Physical activity levels may start tailing off at age 7
Washington D.C.: Dear parents, ask your kids to exercise daily from early childhood, as a study warns that level of physical activity may start tailing off as early as the age of seven, rather than during adolescence, which is widely believed. The study was published online in the British Journal of Sports Medicine.
"The present study found that 100 percent of boys and girls fitted into longitudinal trajectories which were inconsistent with the orthodox view that physical activity begins to decline at adolescence, declines much more rapidly at adolescence and/or declines much more rapidly in adolescent girls than boys," the researchers explained.
"The study questions the concept of the adolescent girl as a priority for research and policy efforts in physical activity," they pointed out. They tracked the physical activity levels of a representative sample of around 400 children over a period of eight years (2006-15).
The physical activity levels were measured when the children were seven, nine, 12 and 15, using a small lightweight portable monitor (Actigraph), worn for seven days at a time. Overall, the total volume of physical activity fell from the age of seven onwards in both boys and girls during this time, with declines no steeper during adolescence than in earlier childhood.

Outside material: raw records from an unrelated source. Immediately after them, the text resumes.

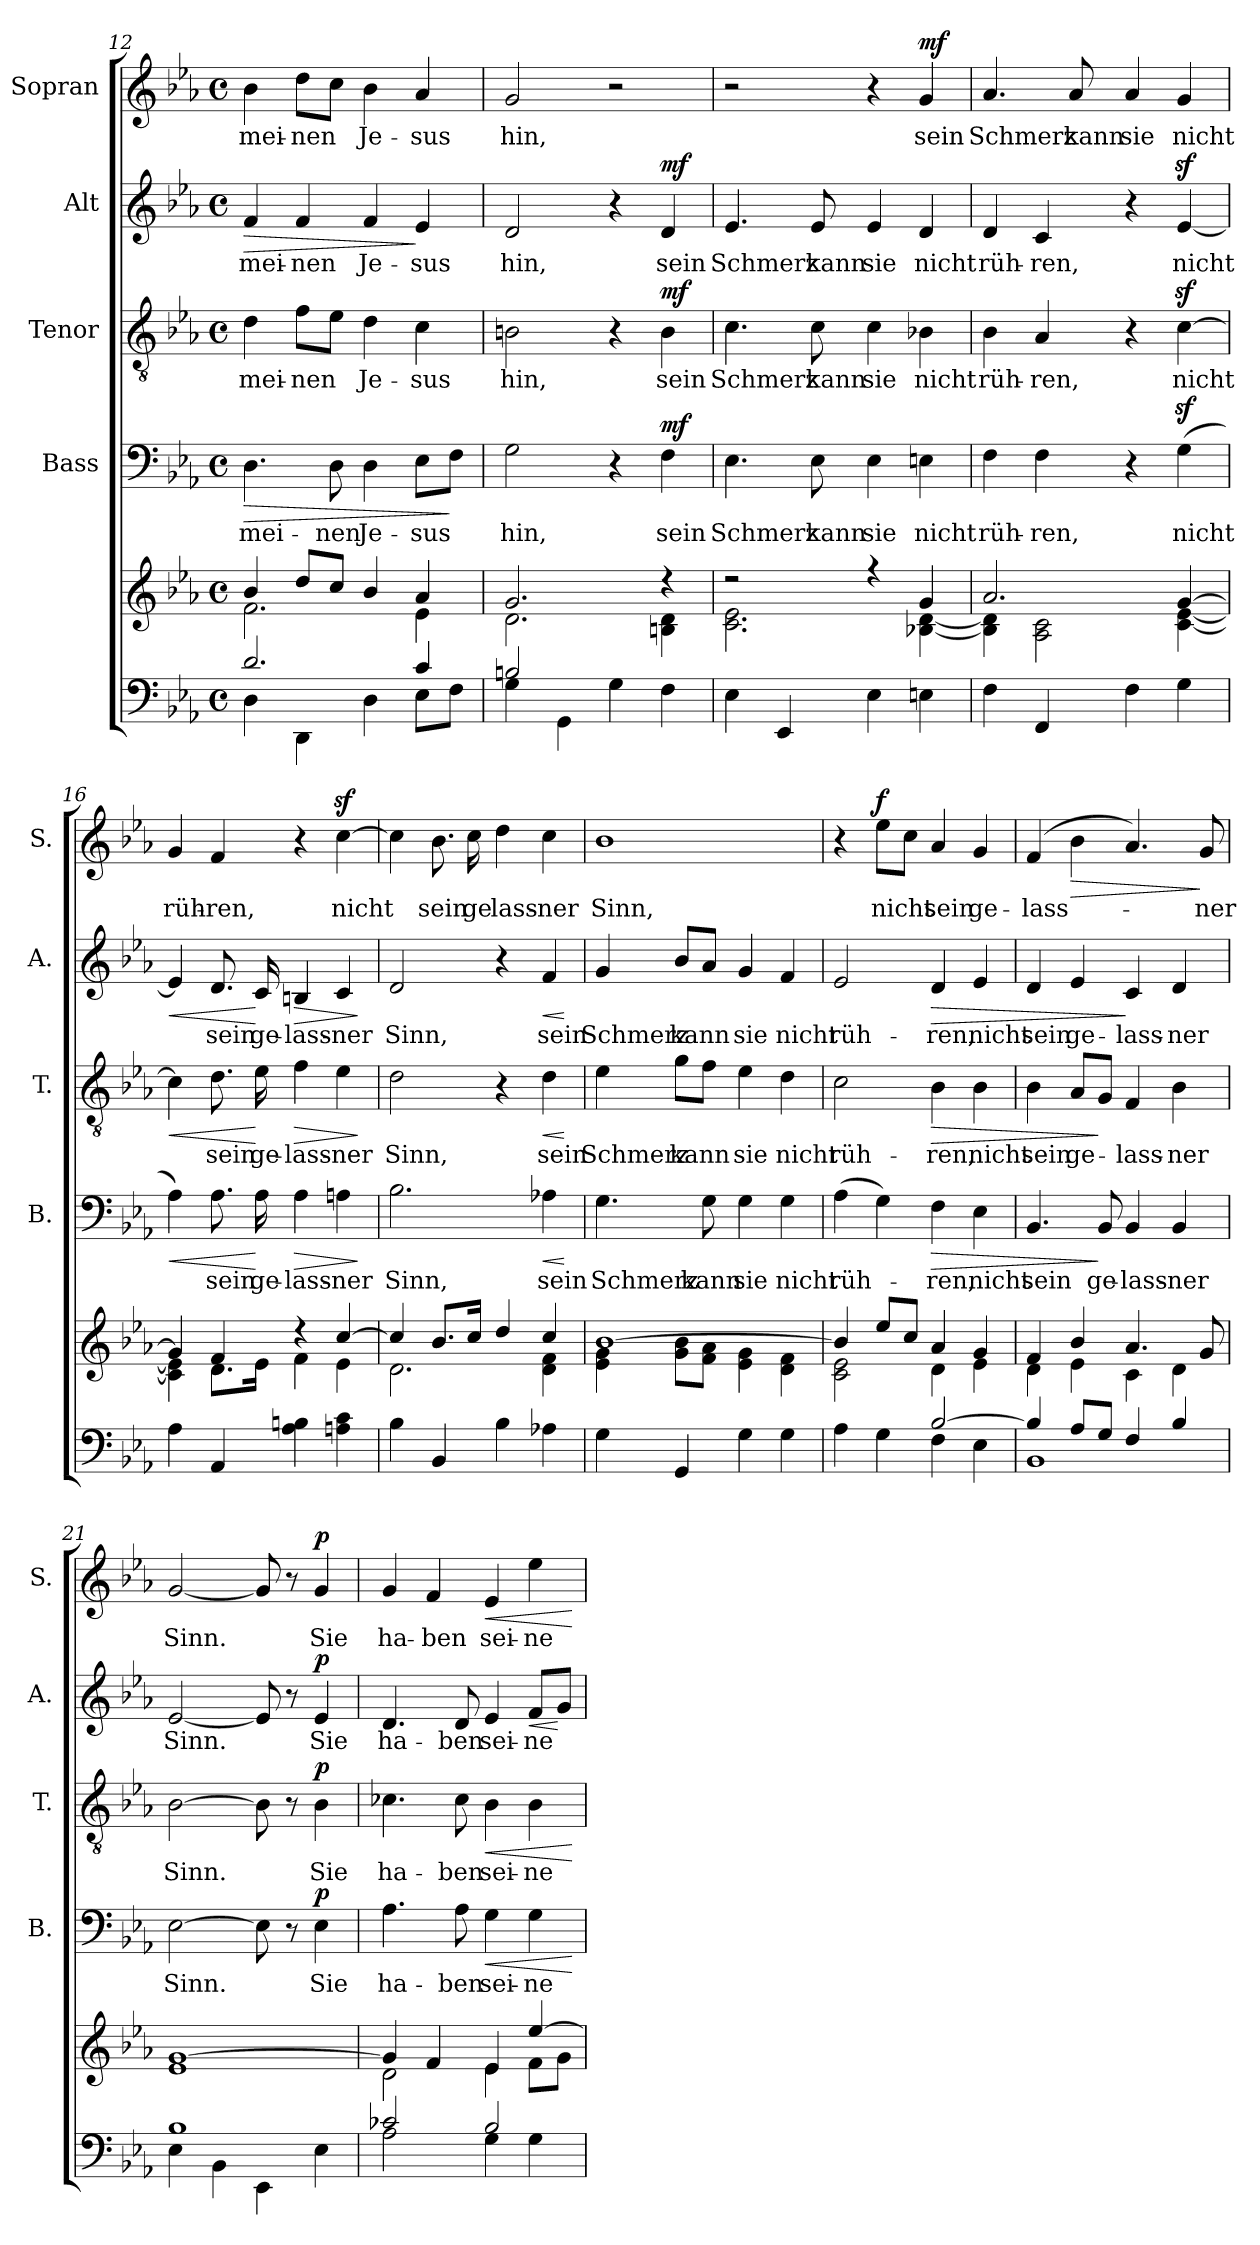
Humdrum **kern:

**kern	**kern	**kern	**text	**dynam	**kern	**text	**dynam	**kern	**text	**dynam	**kern	**text	**dynam
*part5	*part5	*part4	*part4	*part4	*part3	*part3	*part3	*part2	*part2	*part2	*part1	*part1	*part1
*staff6	*staff5	*staff4	*staff4	*staff4	*staff3	*staff3	*staff3	*staff2	*staff2	*staff2	*staff1	*staff1	*staff1
*	*	*I"Bass	*	*	*I"Tenor	*	*	*I"Alt	*	*	*I"Sopran	*	*
*	*	*I'B.	*	*	*I'T.	*	*	*I'A.	*	*	*I'S.	*	*
*clefF4	*clefG2	*clefF4	*	*	*clefGv2	*	*	*clefG2	*	*	*clefG2	*	*
*k[b-e-a-]	*k[b-e-a-]	*k[b-e-a-]	*	*	*k[b-e-a-]	*	*	*k[b-e-a-]	*	*	*k[b-e-a-]	*	*
*E-:	*E-:	*E-:	*	*	*E-:	*	*	*E-:	*	*	*E-:	*	*
*M4/4	*M4/4	*M4/4	*	*	*M4/4	*	*	*M4/4	*	*	*M4/4	*	*
*met(c)	*met(c)	*met(c)	*	*	*met(c)	*	*	*met(c)	*	*	*met(c)	*	*
=12	=12	=12	=12	=12	=12	=12	=12	=12	=12	=12	=12	=12	=12
*^	*^	*	*	*	*	*	*	*	*	*	*	*	*
!	!	!	!	!	!LO:LY:b	!LO:HP:b	!	!LO:LY:b	!	!	!LO:LY:b	!LO:HP:b	!	!LO:LY:b	!
2.d/	4D\	4b-/	2.f\	4.D\	mei-	>	4d\	mei-	.	4f/	mei-	>	4b-\	mei-	.
!	!	!	!	!	!	!	!	!LO:LY:b	!	!	!LO:LY:b	!	!	!LO:LY:b	!
.	4DD\	8dd/L	.	.	.	.	8f\L	-nen	.	4f/	-nen	.	8dd\L	-nen	.
!	!	!	!	!	!LO:LY:b	!	!	!	!	!	!	!	!	!	!
.	.	8cc/J	.	8D\	-nen	.	8e-\J	.	.	.	.	.	8cc\J	.	.
!	!	!	!	!	!LO:LY:b	!	!	!LO:LY:b	!	!	!LO:LY:b	!	!	!LO:LY:b	!
.	4D\	4b-/	.	4D\	Je-	.	4d\	Je-	.	4f/	Je-	.	4b-\	Je-	.
!	!	!	!	!	!LO:LY:b	!	!	!LO:LY:b	!	!	!LO:LY:b	!	!	!LO:LY:b	!
4c/	8E-\L	4a-/	4e-\	8E-\L	-sus	.	4c\	-sus	.	4e-/	-sus	]	4a-/	-sus	.
.	8F\J	.	.	8F\J	.	]	.	.	.	.	.	.	.	.	.
!!LO:PB:g=z
=13	=13	=13	=13	=13	=13	=13	=13	=13	=13	=13	=13	=13	=13	=13	=13
!	!	!	!	!	!LO:LY:b	!	!	!LO:LY:b	!	!	!LO:LY:b	!	!	!LO:LY:b	!
2Bn/	4G\	2.g/	2.d\	2G\	hin,	.	2Bn\	hin,	.	2d/	hin,	.	2g/	hin,	.
.	4GG\	.	.	.	.	.	.	.	.	.	.	.	.	.	.
2ryy	4G\	.	.	4r	.	.	4r	.	.	4r	.	.	2r	.	.
!	!	!	!	!	!LO:LY:b	!LO:DY:a	!	!LO:LY:b	!LO:DY:a	!	!LO:LY:b	!LO:DY:a	!	!	!
.	4F\	4rdd	4Bn\ 4d\	4F\	sein	mf	4B\	sein	mf	4d/	sein	mf	.	.	.
=14	=14	=14	=14	=14	=14	=14	=14	=14	=14	=14	=14	=14	=14	=14	=14
!	!	!	!	!	!LO:LY:b	!	!	!LO:LY:b	!	!	!LO:LY:b	!	!	!	!
*v	*v	*	*	*	*	*	*	*	*	*	*	*	*	*	*
4E-\	2r	2.c\ 2.e-\	4.E-\	Schmerz	.	4.c\	Schmerz	.	4.e-/	Schmerz	.	2r	.	.
4EE-/	.	.	.	.	.	.	.	.	.	.	.	.	.	.
!	!	!	!	!LO:LY:b	!	!	!LO:LY:b	!	!	!LO:LY:b	!	!	!	!
.	.	.	8E-\	kann	.	8c\	kann	.	8e-/	kann	.	.	.	.
!	!	!	!	!LO:LY:b	!	!	!LO:LY:b	!	!	!LO:LY:b	!	!	!	!
4E-\	4ree	.	4E-\	sie	.	4c\	sie	.	4e-/	sie	.	4r	.	.
!	!	!	!	!LO:LY:b	!	!	!LO:LY:b	!	!	!LO:LY:b	!	!	!LO:LY:b	!LO:DY:a
4En\	4g/	[<4B-X\ [<4d\	4En\	nicht	.	4B-X\	nicht	.	4d/	nicht	.	4g/	sein	mf
=15	=15	=15	=15	=15	=15	=15	=15	=15	=15	=15	=15	=15	=15	=15
!	!	!	!	!LO:LY:b	!	!	!LO:LY:b	!	!	!LO:LY:b	!	!	!LO:LY:b	!
4F\	2.a-/	4B-\] 4d\]	4F\	rüh-	.	4B-\	rüh-	.	4d/	rüh-	.	4.a-/	Schmerz	.
!	!	!	!	!LO:LY:b	!	!	!LO:LY:b	!	!	!LO:LY:b	!	!	!	!
4FF/	.	2A-\ 2c\	4F\	-ren,	.	4A-/	-ren,	.	4c/	-ren,	.	.	.	.
!	!	!	!	!	!	!	!	!	!	!	!	!	!LO:LY:b	!
.	.	.	.	.	.	.	.	.	.	.	.	8a-/	kann	.
!	!	!	!	!	!	!	!	!	!	!	!	!	!LO:LY:b	!
4F\	.	.	4r	.	.	4r	.	.	4r	.	.	4a-/	sie	.
!	!	!	!	!LO:LY:b	!	!	!LO:LY:b	!	!	!LO:LY:b	!	!	!LO:LY:b	!
4G\	[>4g/	[<4c\ [<4e-\	(>4Gz>\	nicht	.	[4cz>\	nicht	.	[4e-z>/	nicht	.	4g/	nicht	.
=16	=16	=16	=16	=16	=16	=16	=16	=16	=16	=16	=16	=16	=16	=16
!	!	!	!	!	!LO:HP:b	!	!	!LO:HP:b	!	!	!LO:HP:b	!	!LO:LY:b	!
4A-\	4g/]	4c\] 4e-\]	4A-\)	.	<	4c\]	.	<	4e-/]	.	<	4g/	rüh-	.
!	!	!	!	!LO:LY:b	!	!	!LO:LY:b	!	!	!LO:LY:b	!	!	!LO:LY:b	!
4AA-/	4f/	8.d\L	8.A-\	sein	.	8.d\	sein	.	8.d/	sein	.	4f/	-ren,	.
!	!	!	!	!LO:LY:b	!	!	!LO:LY:b	!	!	!LO:LY:b	!	!	!	!
.	.	16e-\Jk	16A-\	ge-	[	16e-\	ge-	[	16c/	ge-	[	.	.	.
!	!	!	!	!LO:LY:b	!LO:HP:b	!	!LO:LY:b	!LO:HP:b	!	!LO:LY:b	!LO:HP:b	!	!	!
4A-\ 4Bn\	4rdd	4f\	4A-\	-lass-	>	4f\	-lass-	>	4Bn/	-lass-	>	4r	.	.
!	!	!	!	!LO:LY:b	!	!	!LO:LY:b	!	!	!LO:LY:b	!	!	!LO:LY:b	!
4An\ 4c\	[>4cc/	4e-\	4An\	-ner	.	4e-\	-ner	.	4c/	-ner	.	[4ccz>\	nicht	.
*	*v	*v	*	*	*	*	*	*	*	*	*	*	*	*
.	.	.	.	]	.	.	]	.	.	]	.	.	.
!!LO:LB:g=z
=17	=17	=17	=17	=17	=17	=17	=17	=17	=17	=17	=17	=17	=17
*	*^	*	*	*	*	*	*	*	*	*	*	*	*
!	!	!	!	!LO:LY:b	!	!	!LO:LY:b	!	!	!LO:LY:b	!	!	!	!
4B-\	4cc/]	2.d\	2.B-\	Sinn,	.	2d\	Sinn,	.	2d/	Sinn,	.	4cc\]	.	.
!	!	!	!	!	!	!	!	!	!	!	!	!	!LO:LY:b	!
4BB-/	8.b-/L	.	.	.	.	.	.	.	.	.	.	8.b-\	sein	.
!	!	!	!	!	!	!	!	!	!	!	!	!	!LO:LY:b	!
.	16cc/Jk	.	.	.	.	.	.	.	.	.	.	16cc\	ge	.
!	!	!	!	!	!	!	!	!	!	!	!	!	!LO:LY:b	!
4B-\	4dd/	.	.	.	.	4r	.	.	4r	.	.	4dd\	lass-	.
!	!	!	!	!LO:LY:b	!LO:HP:b	!	!LO:LY:b	!LO:HP:b	!	!LO:LY:b	!LO:HP:b	!	!LO:LY:b	!
4A-X\	4cc/	4d\ 4f\	4A-X\	sein	<	4d\	sein	<	4f/	sein	<	4cc\	-ner	.
*	*v	*v	*	*	*	*	*	*	*	*	*	*	*	*
.	.	.	.	[	.	.	[	.	.	[	.	.	.
=18	=18	=18	=18	=18	=18	=18	=18	=18	=18	=18	=18	=18	=18
*	*^	*	*	*	*	*	*	*	*	*	*	*	*
!	!	!	!	!LO:LY:b	!	!	!LO:LY:b	!	!	!LO:LY:b	!	!	!LO:LY:b	!
4G\	[>1b-	4e-\ 4g\	4.G\	Schmerz	.	4e-\	Schmerz	.	4g/	Schmerz	.	1b-	Sinn,	.
!	!	!	!	!	!	!	!LO:LY:b	!	!	!LO:LY:b	!	!	!	!
4GG/	.	8g\ 8b-\L	.	.	.	8g\L	kann	.	8b-/L	kann	.	.	.	.
!	!	!	!	!LO:LY:b	!	!	!	!	!	!	!	!	!	!
.	.	8f\ 8a-\J	8G\	kann	.	8f\J	.	.	8a-/J	.	.	.	.	.
!	!	!	!	!LO:LY:b	!	!	!LO:LY:b	!	!	!LO:LY:b	!	!	!	!
4G\	.	4e-\ 4g\	4G\	sie	.	4e-\	sie	.	4g/	sie	.	.	.	.
!	!	!	!	!LO:LY:b	!	!	!LO:LY:b	!	!	!LO:LY:b	!	!	!	!
4G\	.	4d\ 4f\	4G\	nicht	.	4d\	nicht	.	4f/	nicht	.	.	.	.
=19	=19	=19	=19	=19	=19	=19	=19	=19	=19	=19	=19	=19	=19	=19
*^	*	*	*	*	*	*	*	*	*	*	*	*	*	*
!	!	!	!	!	!LO:LY:b	!	!	!LO:LY:b	!	!	!LO:LY:b	!	!	!	!
2ryy	4A-\	4b-/]	2c\ 2e-\	(>4A-\	rüh-	.	2c\	rüh-	.	2e-/	rüh-	.	4r	.	.
!	!	!	!	!	!	!	!	!	!	!	!	!	!	!LO:LY:b	!LO:DY:a
.	4G\	8ee-/L	.	4G\)	.	.	.	.	.	.	.	.	8ee-\L	nicht	f
.	.	8cc/J	.	.	.	.	.	.	.	.	.	.	8cc\J	.	.
!	!	!	!	!	!LO:LY:b	!LO:HP:b	!	!LO:LY:b	!LO:HP:b	!	!LO:LY:b	!LO:HP:b	!	!LO:LY:b	!
[>2B-/	4F\	4a-/	4d\	4F\	-ren,	>	4B-\	-ren,	>	4d/	-ren,	>	4a-/	sein	.
!	!	!	!	!	!LO:LY:b	!	!	!LO:LY:b	!	!	!LO:LY:b	!	!	!LO:LY:b	!
.	4E-\	4g/	4e-\	4E-\	nicht	.	4B-\	nicht	.	4e-/	nicht	.	4g/	ge-	.
=20	=20	=20	=20	=20	=20	=20	=20	=20	=20	=20	=20	=20	=20	=20	=20
!	!	!	!	!	!LO:LY:b	!	!	!LO:LY:b	!	!	!LO:LY:b	!	!	!LO:LY:b	!
4B-/]	1BB-	4f/	4d\	4.BB-/	sein	.	4B-\	sein	.	4d/	sein	.	(4f/	-lass-	.
!	!	!	!	!	!	!	!	!LO:LY:b	!	!	!LO:LY:b	!	!	!	!LO:HP:b
8A-/L	.	4b-/	4e-\	.	.	.	8A-/L	ge-	.	4e-/	ge-	.	4b-\	.	>
!	!	!	!	!	!LO:LY:b	!	!	!	!	!	!	!	!	!	!
8G/J	.	.	.	8BB-/	ge-	]	8G/J	.	]	.	.	.	.	.	.
!	!	!	!	!	!LO:LY:b	!	!	!LO:LY:b	!	!	!LO:LY:b	!	!	!	!
4F/	.	4.a-/	4c\	4BB-/	-lass-	.	4F/	-lass-	.	4c/	-lass-	]	4.a-/)	.	.
!	!	!	!	!	!LO:LY:b	!	!	!LO:LY:b	!	!	!LO:LY:b	!	!	!	!
4B-/	.	.	4d\	4BB-/	-ner	.	4B-\	-ner	.	4d/	-ner	.	.	.	.
!	!	!	!	!	!	!	!	!	!	!	!	!	!	!LO:LY:b	!
.	.	8g/	.	.	.	.	.	.	.	.	.	.	8g/	-ner	]
!!LO:PB:g=z
=21	=21	=21	=21	=21	=21	=21	=21	=21	=21	=21	=21	=21	=21	=21	=21
!	!	!	!	!	!LO:LY:b	!	!	!LO:LY:b	!	!	!LO:LY:b	!	!	!LO:LY:b	!
1B-	4E-\	[>1g	1e-	[2E-\	Sinn.	.	[2B-\	Sinn.	.	[2e-/	Sinn.	.	[2g/	Sinn.	.
.	4BB-\	.	.	.	.	.	.	.	.	.	.	.	.	.	.
.	4EE-\	.	.	8E-\]	.	.	8B-\]	.	.	8e-/]	.	.	8g/]	.	.
.	.	.	.	8r	.	.	8r	.	.	8r	.	.	8r	.	.
!	!	!	!	!	!LO:LY:b	!LO:DY:a	!	!LO:LY:b	!LO:DY:a	!	!LO:LY:b	!LO:DY:a	!	!LO:LY:b	!LO:DY:a
.	4E-\	.	.	4E-\	Sie	p	4B-\	Sie	p	4e-/	Sie	p	4g/	Sie	p
=22	=22	=22	=22	=22	=22	=22	=22	=22	=22	=22	=22	=22	=22	=22	=22
!	!	!	!	!	!LO:LY:b	!	!	!LO:LY:b	!	!	!LO:LY:b	!	!	!LO:LY:b	!
2c-X/	2A-\	4g/]	2d\	4.A-\	ha-	.	4.c-X\	ha-	.	4.d/	ha-	.	4g/	ha-	.
!	!	!	!	!	!	!	!	!	!	!	!	!	!	!LO:LY:b	!
.	.	4f/	.	.	.	.	.	.	.	.	.	.	4f/	-ben	.
!	!	!	!	!	!LO:LY:b	!	!	!LO:LY:b	!	!	!LO:LY:b	!	!	!	!
.	.	.	.	8A-\	-ben	.	8c-\	-ben	.	8d/	-ben	.	.	.	.
!	!	!	!	!	!LO:LY:b	!LO:HP:b	!	!LO:LY:b	!LO:HP:b	!	!LO:LY:b	!	!	!LO:LY:b	!LO:HP:b
2B-/	4G\	4e-/	4e-\	4G\	sei-	<	4B-\	sei-	<	4e-/	sei-	.	4e-/	sei-	<
!	!	!	!	!	!LO:LY:b	!	!	!LO:LY:b	!	!	!LO:LY:b	!LO:HP:b	!	!LO:LY:b	!
.	4G\	[>4ee-/	8f\L	4G\	-ne	.	4B-\	-ne	.	8f/L	-ne	<	4ee-\	-ne	.
.	.	.	8g\J	.	.	.	.	.	.	8g/J	.	[	.	.	.
*v	*v	*	*	*	*	*	*	*	*	*	*	*	*	*	*
*	*v	*v	*	*	*	*	*	*	*	*	*	*	*	*
.	.	.	.	[	.	.	[	.	.	.	.	.	[
=	=	=	=	=	=	=	=	=	=	=	=	=	=
*-	*-	*-	*-	*-	*-	*-	*-	*-	*-	*-	*-	*-	*-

The study found that in 61 percent of boys, moderate levels of physical activity gradually tailed off from the age of seven. However in girls, moderate levels of physical activity that gradually tailed off from the age of seven were 62 percent.
"Future research and public health policy should focus on (A) preventing the decline in physical activity which begins in childhood, not adolescence, and (B) providing an improved understanding of the determinants of the different physical activity trajectories, including an understanding of the relative importance of biological and environmental influences," they emphasised.